▶ _Task statement_:
Give the data again in full. Keep every line the same.

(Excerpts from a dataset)

# # # # # # #

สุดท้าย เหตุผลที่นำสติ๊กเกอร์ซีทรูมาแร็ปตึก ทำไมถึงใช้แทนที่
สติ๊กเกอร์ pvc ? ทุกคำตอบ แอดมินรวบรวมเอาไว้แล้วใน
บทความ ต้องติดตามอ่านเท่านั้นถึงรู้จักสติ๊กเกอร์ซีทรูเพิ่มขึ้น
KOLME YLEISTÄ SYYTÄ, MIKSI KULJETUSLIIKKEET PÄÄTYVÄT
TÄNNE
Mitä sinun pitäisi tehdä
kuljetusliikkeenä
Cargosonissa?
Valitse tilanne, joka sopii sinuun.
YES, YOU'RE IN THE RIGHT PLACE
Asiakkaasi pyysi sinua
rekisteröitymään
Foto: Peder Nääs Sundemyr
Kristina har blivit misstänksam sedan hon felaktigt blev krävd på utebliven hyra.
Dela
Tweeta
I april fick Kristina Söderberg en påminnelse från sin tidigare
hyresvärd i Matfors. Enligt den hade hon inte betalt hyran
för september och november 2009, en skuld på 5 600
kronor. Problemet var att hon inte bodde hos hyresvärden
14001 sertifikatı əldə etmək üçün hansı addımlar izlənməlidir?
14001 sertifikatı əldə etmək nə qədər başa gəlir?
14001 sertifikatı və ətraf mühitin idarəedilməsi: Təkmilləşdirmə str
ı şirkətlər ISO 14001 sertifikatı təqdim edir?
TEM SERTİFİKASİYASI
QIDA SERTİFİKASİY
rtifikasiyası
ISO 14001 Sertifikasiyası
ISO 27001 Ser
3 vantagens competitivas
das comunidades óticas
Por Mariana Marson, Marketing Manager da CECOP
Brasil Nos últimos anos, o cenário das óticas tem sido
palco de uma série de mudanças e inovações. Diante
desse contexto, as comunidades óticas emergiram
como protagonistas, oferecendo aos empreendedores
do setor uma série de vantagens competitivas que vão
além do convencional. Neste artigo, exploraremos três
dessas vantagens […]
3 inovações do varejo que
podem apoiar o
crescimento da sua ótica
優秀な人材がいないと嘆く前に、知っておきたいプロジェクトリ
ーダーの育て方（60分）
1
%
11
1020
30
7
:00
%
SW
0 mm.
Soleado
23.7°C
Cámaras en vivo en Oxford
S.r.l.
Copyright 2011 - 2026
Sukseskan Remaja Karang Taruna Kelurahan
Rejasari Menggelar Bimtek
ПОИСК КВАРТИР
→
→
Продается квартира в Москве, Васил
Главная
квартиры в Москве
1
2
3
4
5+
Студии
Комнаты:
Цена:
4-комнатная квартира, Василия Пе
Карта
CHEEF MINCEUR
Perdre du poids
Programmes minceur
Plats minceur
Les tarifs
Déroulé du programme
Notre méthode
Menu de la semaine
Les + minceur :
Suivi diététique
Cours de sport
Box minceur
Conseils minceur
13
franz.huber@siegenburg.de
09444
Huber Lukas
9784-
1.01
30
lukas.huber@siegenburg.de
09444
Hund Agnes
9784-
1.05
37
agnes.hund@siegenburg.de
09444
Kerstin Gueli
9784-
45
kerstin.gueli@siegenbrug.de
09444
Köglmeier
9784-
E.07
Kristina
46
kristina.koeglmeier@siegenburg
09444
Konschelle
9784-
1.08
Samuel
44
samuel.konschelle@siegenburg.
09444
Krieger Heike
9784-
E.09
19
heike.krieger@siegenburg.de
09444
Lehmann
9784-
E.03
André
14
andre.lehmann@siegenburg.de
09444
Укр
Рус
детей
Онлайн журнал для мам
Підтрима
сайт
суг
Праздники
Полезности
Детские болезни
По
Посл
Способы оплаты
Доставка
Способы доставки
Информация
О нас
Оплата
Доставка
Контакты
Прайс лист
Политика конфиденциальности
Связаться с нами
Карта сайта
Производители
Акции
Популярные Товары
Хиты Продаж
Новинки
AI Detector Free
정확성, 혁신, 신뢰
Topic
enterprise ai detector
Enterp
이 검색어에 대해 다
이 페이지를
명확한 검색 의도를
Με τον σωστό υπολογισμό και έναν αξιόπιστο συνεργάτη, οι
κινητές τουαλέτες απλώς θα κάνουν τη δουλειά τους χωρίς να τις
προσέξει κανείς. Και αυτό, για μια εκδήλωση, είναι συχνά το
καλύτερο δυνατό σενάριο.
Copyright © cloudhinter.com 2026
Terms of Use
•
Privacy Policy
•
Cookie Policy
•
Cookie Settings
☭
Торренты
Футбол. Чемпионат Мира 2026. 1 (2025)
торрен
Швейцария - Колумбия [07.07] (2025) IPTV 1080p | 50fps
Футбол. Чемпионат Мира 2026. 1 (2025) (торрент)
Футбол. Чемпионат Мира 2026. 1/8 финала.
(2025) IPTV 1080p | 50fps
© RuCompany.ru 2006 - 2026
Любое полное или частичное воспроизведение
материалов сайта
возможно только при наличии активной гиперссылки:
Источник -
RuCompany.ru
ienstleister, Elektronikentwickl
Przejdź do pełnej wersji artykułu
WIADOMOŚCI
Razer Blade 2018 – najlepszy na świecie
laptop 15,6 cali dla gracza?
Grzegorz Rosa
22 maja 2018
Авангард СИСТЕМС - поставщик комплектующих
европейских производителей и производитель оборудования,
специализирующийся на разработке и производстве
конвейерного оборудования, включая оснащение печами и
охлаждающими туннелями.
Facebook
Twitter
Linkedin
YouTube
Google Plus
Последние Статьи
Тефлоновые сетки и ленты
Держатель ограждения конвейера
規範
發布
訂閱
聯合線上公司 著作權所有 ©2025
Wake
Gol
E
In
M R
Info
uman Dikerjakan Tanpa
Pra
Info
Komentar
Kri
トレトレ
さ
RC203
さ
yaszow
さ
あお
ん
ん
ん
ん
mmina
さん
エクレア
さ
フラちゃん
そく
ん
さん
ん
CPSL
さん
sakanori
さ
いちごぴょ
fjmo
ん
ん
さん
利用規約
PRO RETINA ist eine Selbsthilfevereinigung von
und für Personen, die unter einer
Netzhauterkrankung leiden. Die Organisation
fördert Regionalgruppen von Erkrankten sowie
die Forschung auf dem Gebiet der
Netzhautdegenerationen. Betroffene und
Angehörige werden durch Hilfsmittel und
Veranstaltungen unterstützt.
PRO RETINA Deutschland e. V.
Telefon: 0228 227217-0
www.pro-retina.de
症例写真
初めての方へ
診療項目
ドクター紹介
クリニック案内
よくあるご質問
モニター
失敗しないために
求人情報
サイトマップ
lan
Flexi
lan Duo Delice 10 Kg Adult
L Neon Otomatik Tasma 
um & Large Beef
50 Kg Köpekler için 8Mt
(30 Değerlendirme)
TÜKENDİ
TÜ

# # # # # # #

▶ _Result_:
สุดท้าย เหตุผลที่นำสติ๊กเกอร์ซีทรูมาแร็ปตึก ทำไมถึงใช้แทนที่
สติ๊กเกอร์ pvc ? ทุกคำตอบ แอดมินรวบรวมเอาไว้แล้วใน
บทความ ต้องติดตามอ่านเท่านั้นถึงรู้จักสติ๊กเกอร์ซีทรูเพิ่มขึ้น
KOLME YLEISTÄ SYYTÄ, MIKSI KULJETUSLIIKKEET PÄÄTYVÄT
TÄNNE
Mitä sinun pitäisi tehdä
kuljetusliikkeenä
Cargosonissa?
Valitse tilanne, joka sopii sinuun.
YES, YOU'RE IN THE RIGHT PLACE
Asiakkaasi pyysi sinua
rekisteröitymään
Foto: Peder Nääs Sundemyr
Kristina har blivit misstänksam sedan hon felaktigt blev krävd på utebliven hyra.
Dela
Tweeta
I april fick Kristina Söderberg en påminnelse från sin tidigare
hyresvärd i Matfors. Enligt den hade hon inte betalt hyran
för september och november 2009, en skuld på 5 600
kronor. Problemet var att hon inte bodde hos hyresvärden
14001 sertifikatı əldə etmək üçün hansı addımlar izlənməlidir?
14001 sertifikatı əldə etmək nə qədər başa gəlir?
14001 sertifikatı və ətraf mühitin idarəedilməsi: Təkmilləşdirmə str
ı şirkətlər ISO 14001 sertifikatı təqdim edir?
TEM SERTİFİKASİYASI
QIDA SERTİFİKASİY
rtifikasiyası
ISO 14001 Sertifikasiyası
ISO 27001 Ser
3 vantagens competitivas
das comunidades óticas
Por Mariana Marson, Marketing Manager da CECOP
Brasil Nos últimos anos, o cenário das óticas tem sido
palco de uma série de mudanças e inovações. Diante
desse contexto, as comunidades óticas emergiram
como protagonistas, oferecendo aos empreendedores
do setor uma série de vantagens competitivas que vão
além do convencional. Neste artigo, exploraremos três
dessas vantagens […]
3 inovações do varejo que
podem apoiar o
crescimento da sua ótica
優秀な人材がいないと嘆く前に、知っておきたいプロジェクトリ
ーダーの育て方（60分）
1
%
11
1020
30
7
:00
%
SW
0 mm.
Soleado
23.7°C
Cámaras en vivo en Oxford
S.r.l.
Copyright 2011 - 2026
Sukseskan Remaja Karang Taruna Kelurahan
Rejasari Menggelar Bimtek
ПОИСК КВАРТИР
→
→
Продается квартира в Москве, Васил
Главная
квартиры в Москве
1
2
3
4
5+
Студии
Комнаты:
Цена:
4-комнатная квартира, Василия Пе
Карта
CHEEF MINCEUR
Perdre du poids
Programmes minceur
Plats minceur
Les tarifs
Déroulé du programme
Notre méthode
Menu de la semaine
Les + minceur :
Suivi diététique
Cours de sport
Box minceur
Conseils minceur
13
franz.huber@siegenburg.de
09444
Huber Lukas
9784-
1.01
30
lukas.huber@siegenburg.de
09444
Hund Agnes
9784-
1.05
37
agnes.hund@siegenburg.de
09444
Kerstin Gueli
9784-
45
kerstin.gueli@siegenbrug.de
09444
Köglmeier
9784-
E.07
Kristina
46
kristina.koeglmeier@siegenburg
09444
Konschelle
9784-
1.08
Samuel
44
samuel.konschelle@siegenburg.
09444
Krieger Heike
9784-
E.09
19
heike.krieger@siegenburg.de
09444
Lehmann
9784-
E.03
André
14
andre.lehmann@siegenburg.de
09444
Укр
Рус
детей
Онлайн журнал для мам
Підтрима
сайт
суг
Праздники
Полезности
Детские болезни
По
Посл
Способы оплаты
Доставка
Способы доставки
Информация
О нас
Оплата
Доставка
Контакты
Прайс лист
Политика конфиденциальности
Связаться с нами
Карта сайта
Производители
Акции
Популярные Товары
Хиты Продаж
Новинки
AI Detector Free
정확성, 혁신, 신뢰
Topic
enterprise ai detector
Enterp
이 검색어에 대해 다
이 페이지를
명확한 검색 의도를
Με τον σωστό υπολογισμό και έναν αξιόπιστο συνεργάτη, οι
κινητές τουαλέτες απλώς θα κάνουν τη δουλειά τους χωρίς να τις
προσέξει κανείς. Και αυτό, για μια εκδήλωση, είναι συχνά το
καλύτερο δυνατό σενάριο.
Copyright © cloudhinter.com 2026
Terms of Use
•
Privacy Policy
•
Cookie Policy
•
Cookie Settings
☭
Торренты
Футбол. Чемпионат Мира 2026. 1 (2025)
торрен
Швейцария - Колумбия [07.07] (2025) IPTV 1080p | 50fps
Футбол. Чемпионат Мира 2026. 1 (2025) (торрент)
Футбол. Чемпионат Мира 2026. 1/8 финала.
(2025) IPTV 1080p | 50fps
© RuCompany.ru 2006 - 2026
Любое полное или частичное воспроизведение
материалов сайта
возможно только при наличии активной гиперссылки:
Источник -
RuCompany.ru
ienstleister, Elektronikentwickl
Przejdź do pełnej wersji artykułu
WIADOMOŚCI
Razer Blade 2018 – najlepszy na świecie
laptop 15,6 cali dla gracza?
Grzegorz Rosa
22 maja 2018
Авангард СИСТЕМС - поставщик комплектующих
европейских производителей и производитель оборудования,
специализирующийся на разработке и производстве
конвейерного оборудования, включая оснащение печами и
охлаждающими туннелями.
Facebook
Twitter
Linkedin
YouTube
Google Plus
Последние Статьи
Тефлоновые сетки и ленты
Держатель ограждения конвейера
規範
發布
訂閱
聯合線上公司 著作權所有 ©2025
Wake
Gol
E
In
M R
Info
uman Dikerjakan Tanpa
Pra
Info
Komentar
Kri
トレトレ
さ
RC203
さ
yaszow
さ
あお
ん
ん
ん
ん
mmina
さん
エクレア
さ
フラちゃん
そく
ん
さん
ん
CPSL
さん
sakanori
さ
いちごぴょ
fjmo
ん
ん
さん
利用規約
PRO RETINA ist eine Selbsthilfevereinigung von
und für Personen, die unter einer
Netzhauterkrankung leiden. Die Organisation
fördert Regionalgruppen von Erkrankten sowie
die Forschung auf dem Gebiet der
Netzhautdegenerationen. Betroffene und
Angehörige werden durch Hilfsmittel und
Veranstaltungen unterstützt.
PRO RETINA Deutschland e. V.
Telefon: 0228 227217-0
www.pro-retina.de
症例写真
初めての方へ
診療項目
ドクター紹介
クリニック案内
よくあるご質問
モニター
失敗しないために
求人情報
サイトマップ
lan
Flexi
lan Duo Delice 10 Kg Adult
L Neon Otomatik Tasma 
um & Large Beef
50 Kg Köpekler için 8Mt
(30 Değerlendirme)
TÜKENDİ
TÜ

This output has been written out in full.